My Turn?
At age 69, many of my contemporaries have already faced life-altering and/or life-ending episodes: cancers of various flavors, heart-attacks, strokes, terrible injuries, major surgeries, etc. I happen to fall into the chronic-pain-sufferer category myself. But I have not actually had to deal with a life-threatening illness.
(I was once diagnosed with bladder cancer – two docs in an emergency room – but it turned out to be a mistake.)
So, I keep wondering, as I sit through these days of waiting for biopsy results: is it my turn?
I already know that surgery is in my immediate future. How about chemotherapy? Radiation? The end?
Not really cheery thoughts. Sorry.
Talking About This
I don’t know how to talk about this yet. “This” being my cancer diagnosis. Of course, I only have incomplete information right now, with more news to come. I will be waiting a few more days before I have the biopsy results.
So, I really can’t say much to anyone as I wait.
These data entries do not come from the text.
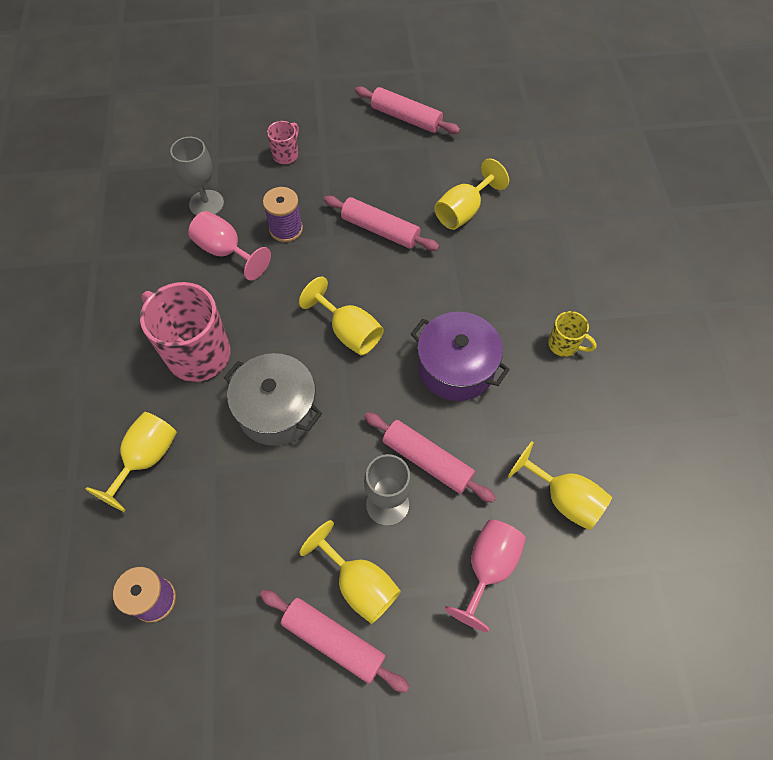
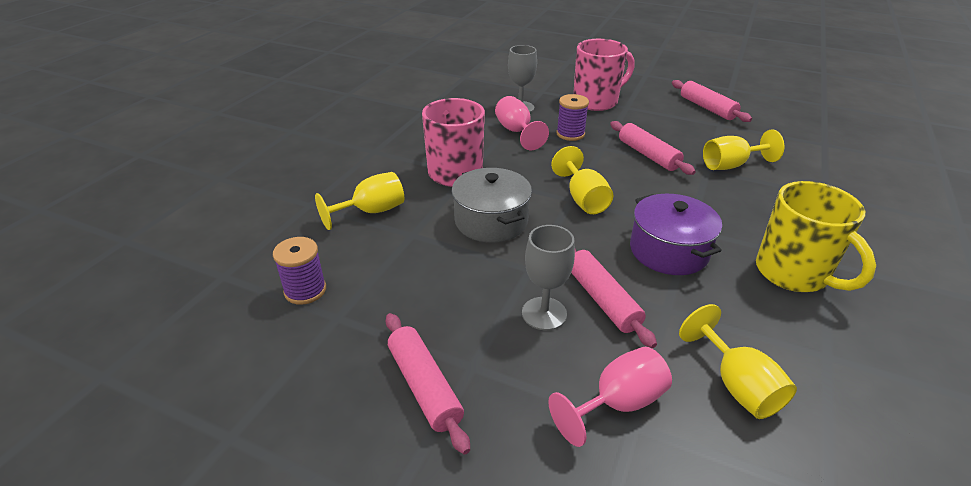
camera: 30 degrees right, 25 degrees down
pink mug [267,121,299,164] -> pink mug [573,39,634,111], size x2.10
yellow goblet [299,520,401,624] -> none
yellow mug [548,311,597,357] -> yellow mug [756,181,876,292], size x2.10

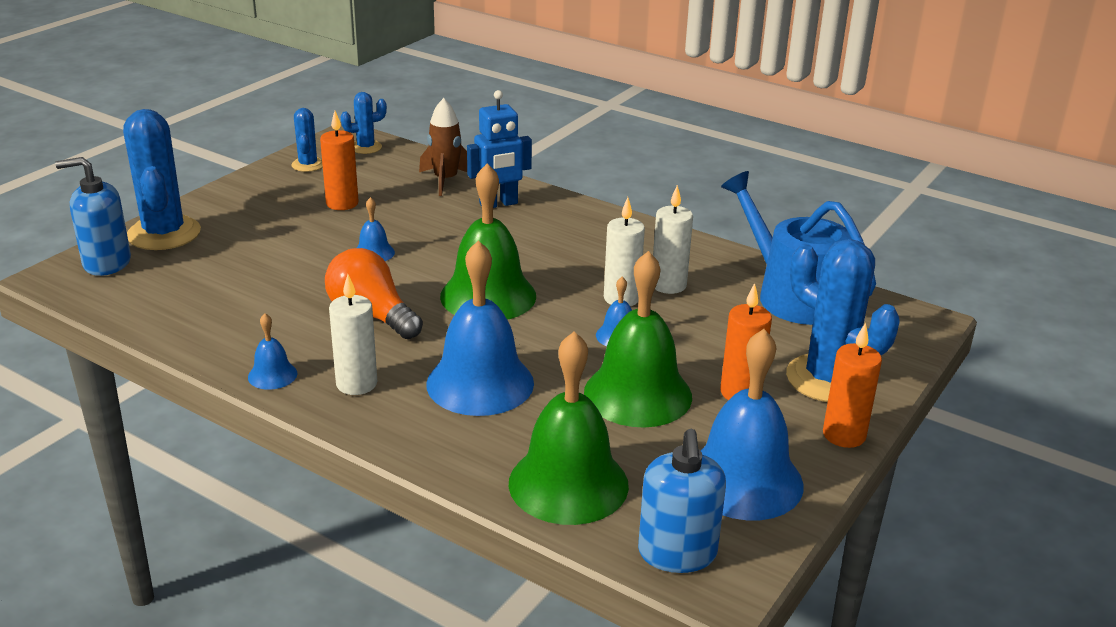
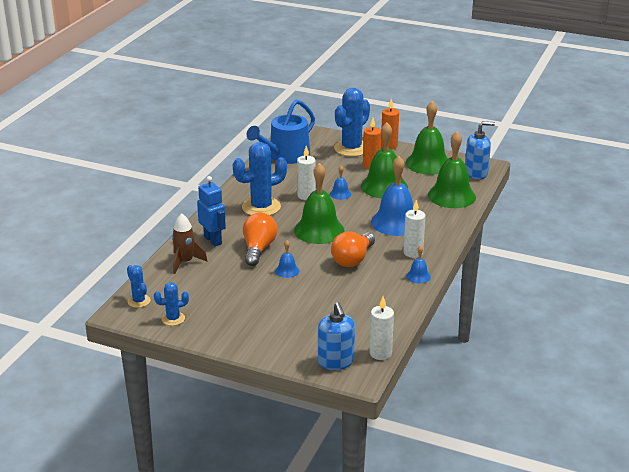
camera: 100 degrees left, 0 degrees up
blue cactus [123,109,201,250] -> blue cactus moved to [233,142,287,216]
orange candle [320,111,358,210] -> none
white candle [653,185,693,294] -> white candle moved to [369,297,394,360]
blue bell [700,329,804,520] -> green bell [406,101,448,175]
none -> orange light bulb [243,213,277,266]

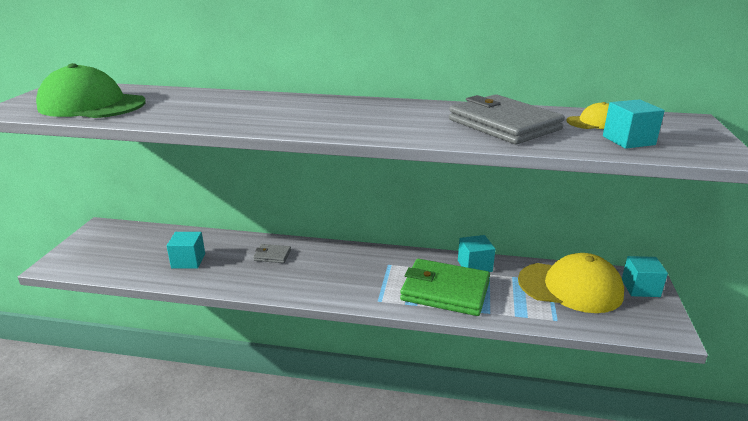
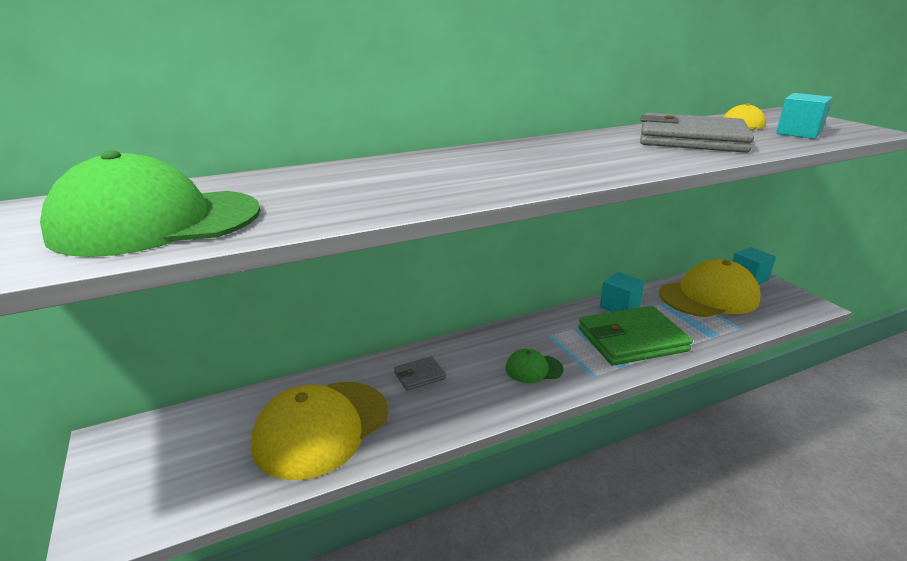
camera: 35 degrees left, 0 degrees up
turquoise cube [167,232,205,269] -> yellow cap [251,382,389,480]
none -> green cap [505,349,564,383]

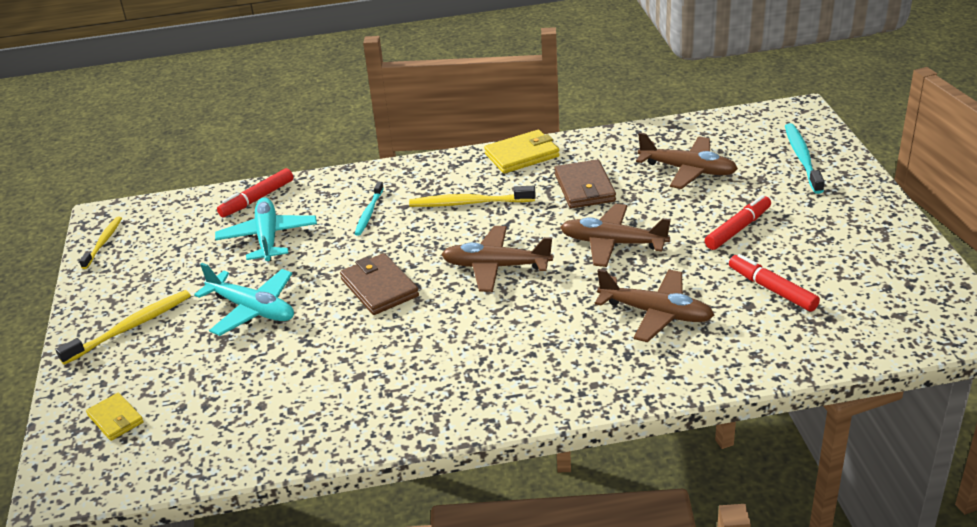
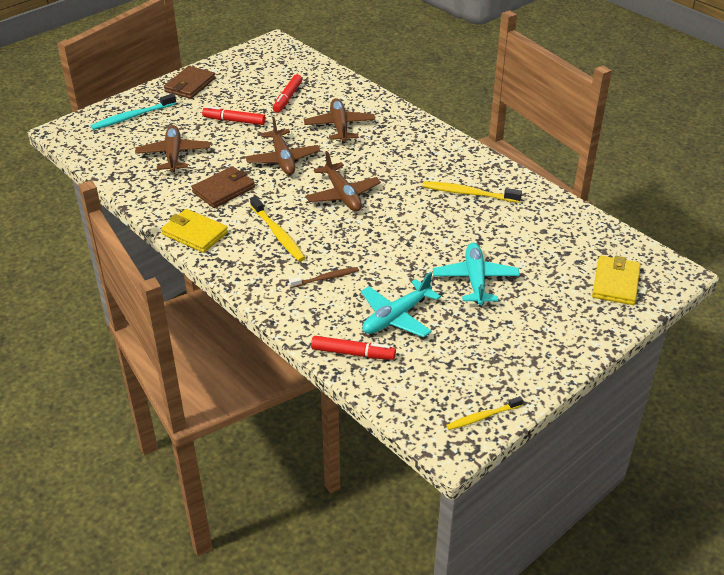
camera: 125 degrees left, 5 degrees up
yellow toothbrush [56,290,191,365] -> yellow toothbrush moved to [422,181,522,203]
yellow wallet [86,393,144,441] -> yellow wallet [592,256,641,305], size x1.59
brown wallet [340,253,419,315] -> brown wallet moved to [164,66,215,99]
turquoise toothbrush [355,182,384,236] -> brown toothbrush [289,267,359,288]

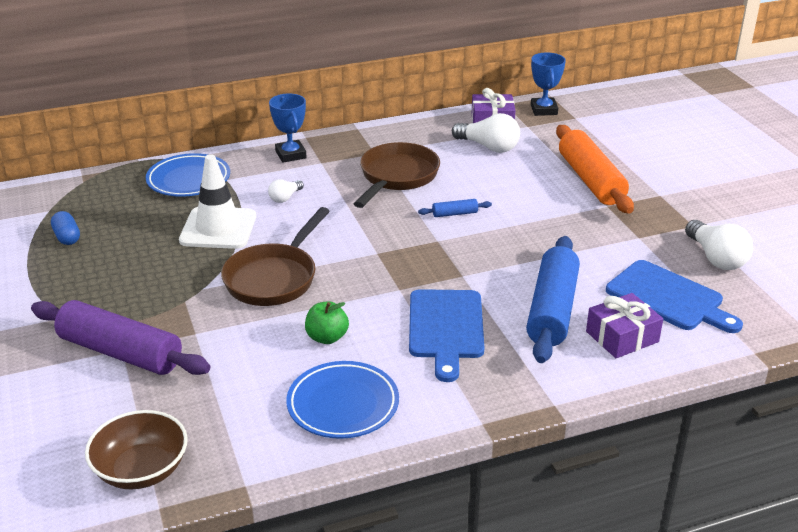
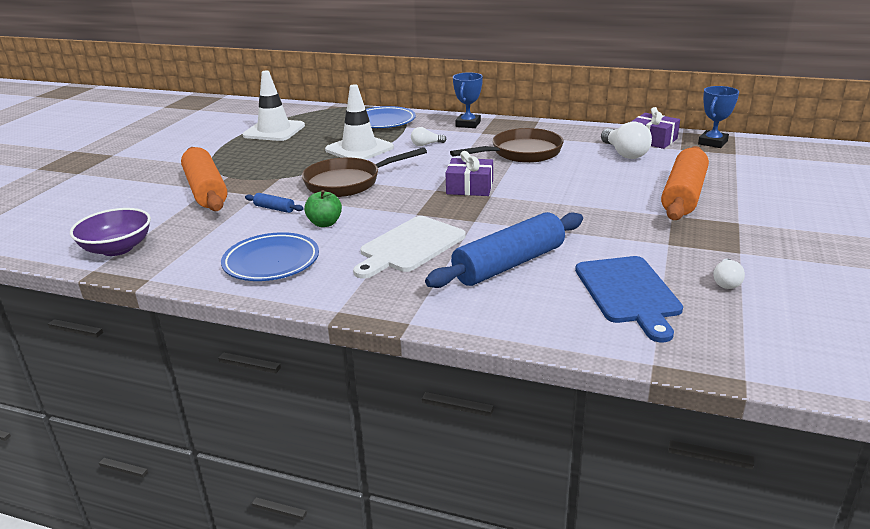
camera: 40 degrees right, 5 degrees down
purple rolling pin [31,300,210,375] -> orange rolling pin [181,147,227,211]
blue capsule [51,211,80,245] -> white traffic cone [243,71,305,141]
brown bowl [85,410,188,489] -> purple bowl [70,208,151,256]
blue cutting board [409,289,484,382] -> white cutting board [353,216,466,278]
blue rolling pin [418,199,492,217] -> blue rolling pin moved to [245,193,304,213]
purple gift [586,293,663,358] -> purple gift moved to [446,151,493,196]
white light bulb [685,220,753,270] -> white light bulb [713,258,745,289], size x0.56

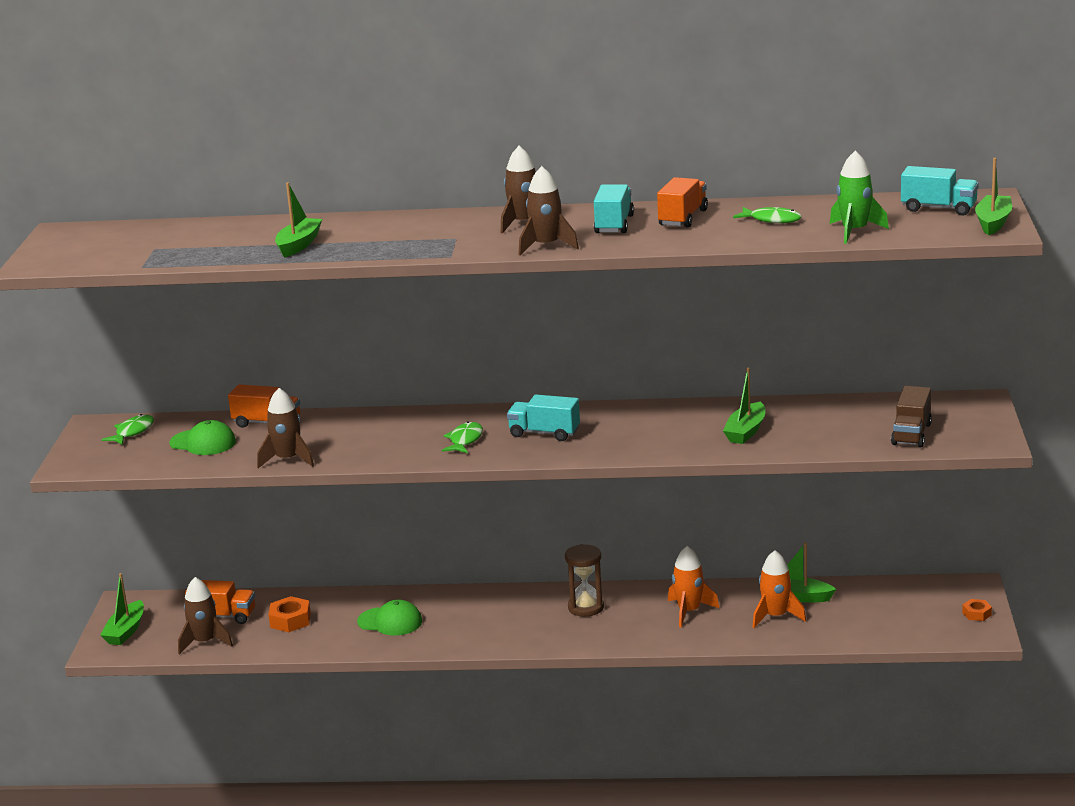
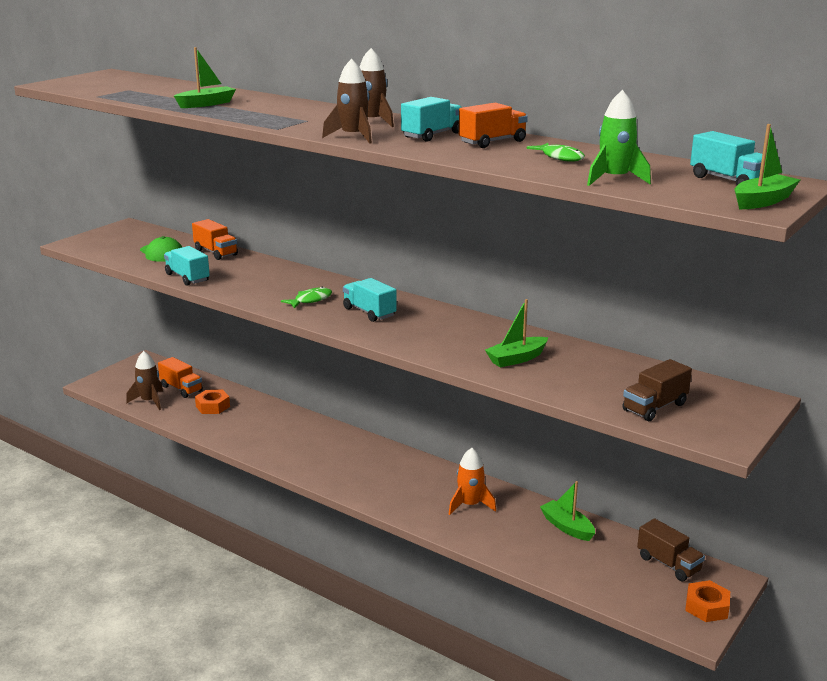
camera: 30 degrees right, 0 degrees up
green boat [100,573,144,645] -> none
green fish [101,414,154,445] -> none
brown rocket [257,388,314,468] -> turquoise truck [164,246,210,286]
green cap [357,600,422,636] -> none
brown hourglass [565,544,604,617] -> none
orange rocket [753,550,806,628] -> none
orange nut [962,599,992,621] -> orange nut [685,580,730,622], size x1.62
none -> brown truck [637,518,705,581]

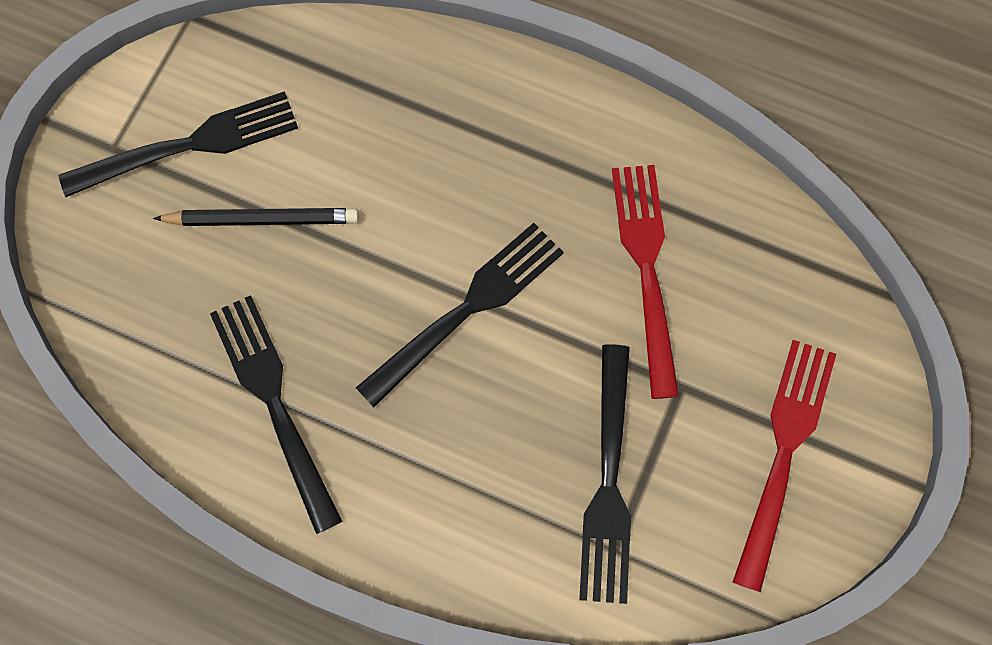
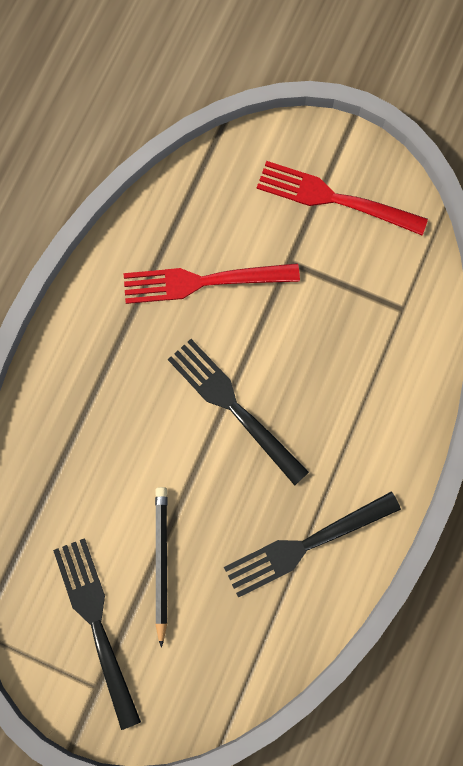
camera: 90 degrees left, 5 degrees up
black fork [579,344,631,604] -> none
I’ve told only two people so far that I’m in this limbo state, playing this waiting game, sweating this out. Both people I’ve talked to are cancer survivors themselves, one from breast cancer, one from colon cancer. They are doing fine today.
That’s hopeful. Except I don’t really know anyone who’s really beaten a melanoma diagnosis. Even Jimmy Carter has struggled, and he undoubtedly has the best health-care team in the world.
Good News, Bad News
I’m doing ok, really I am. I’m moving through life normally: cleaning my apartment, updating my Mac software, posting my daily photo to Instagram, driving to Corvallis to take a walk at OSU. That kind of stuff. Still, there’s this feeling in the background like I could start to cry at any moment.
You see, it was just last Friday afternoon (three days ago) when I was at the dermatologist’s office and it only took about a minute for her to make the call of skin cancer on my nose. “Basal cell carcinoma,” she said, though we’re still waiting on the biopsy results. But it turns out this was likely the good news of the day. Apparently, with surgery, this condition is going to be mostly resolvable.
The bad news was that we biopsied another spot: a small brown thing on the back of my left leg. “Could be melanoma,” she said, rather casually.
Not As Young As I Once Was
I received the invitation to my high school class’ 50th reunion last week. How can this be?! It seems like only yesterday I was sitting in our school’s gymnasium, listening to some forgettable speeches, and awaiting my chance to walk the stage.
But, to be sure, it wasn’t yesterday. That event took place in 1965. How time flies.
Aging is the topic on my mind at the moment. And, of course, I’ve been thinking about this for quite awhile now. I attended my first reunion in 1985, having waited a full twenty years before finally getting together with the classmates of my youth. Upon entering that gathering, I remember looking around and saying to myself, “who are all these old people?”
It was at this point that the aging process really grabbed my attention.
So now, here it is 2015, and there are many more signs pointing to the fact that I’m not as young as I once was. I suspect that the things I’m noticing are many of the same ones my contemporaries are dealing with.
Here, in no particular order, are just a few of the markers of time that have caught my attention.
Housing. When I moved to Eugene last summer, I decided to rent a unit in a quiet, peaceful apartment complex that only caters to codgers (male and female) over the age of 55. There are no noisy kids around. And no out-of-control parties. There is a significant population of white-haired folks who use canes, walkers and oxygen tanks, however.
Mail. When I was 49 years old, my junk mail began to have a “retirement” theme – as this is age that AARP identifies you as a mark. And trips to the mailbox only get worse as time goes on. These days, I have lots of information flowing my way about the wide array of Medicare plans and burial options.
Diet. The older I get, the more my diet reminds me of medicine. I take numerous dietary supplements, so my daily pill count is way up. And a couple of years ago I bought a NutriBullet machine, so now, as has been the case for 25 consecutive months, I begin my day with a smoothie made of organic, raw fruits and vegetables. But, believe me, it’s not because I’m particularly enamored with the taste of the concoctions I come up with.
Skin. I have these benign brown splotches (I think one term for them is “age spots”) on my body, mostly trunk and scalp. Every so often I have a dermatologist reassure me that they’re not dangerous. I think these things are rather unsightly, but I see them on others my age. There seems to be nothing I can do.
Glasses. I was in the library at Indiana University, reading, in the early 1990s, when the realization hit me: I need bifocals! I made an appointment with the eye doctor, and sure enough, it was my time. Ever since, my eyeglass situation has become more complicated. For over twenty years now, I have worn progressive-lens bifocals for normal use, plus additional pairs for computer-only and reading-only.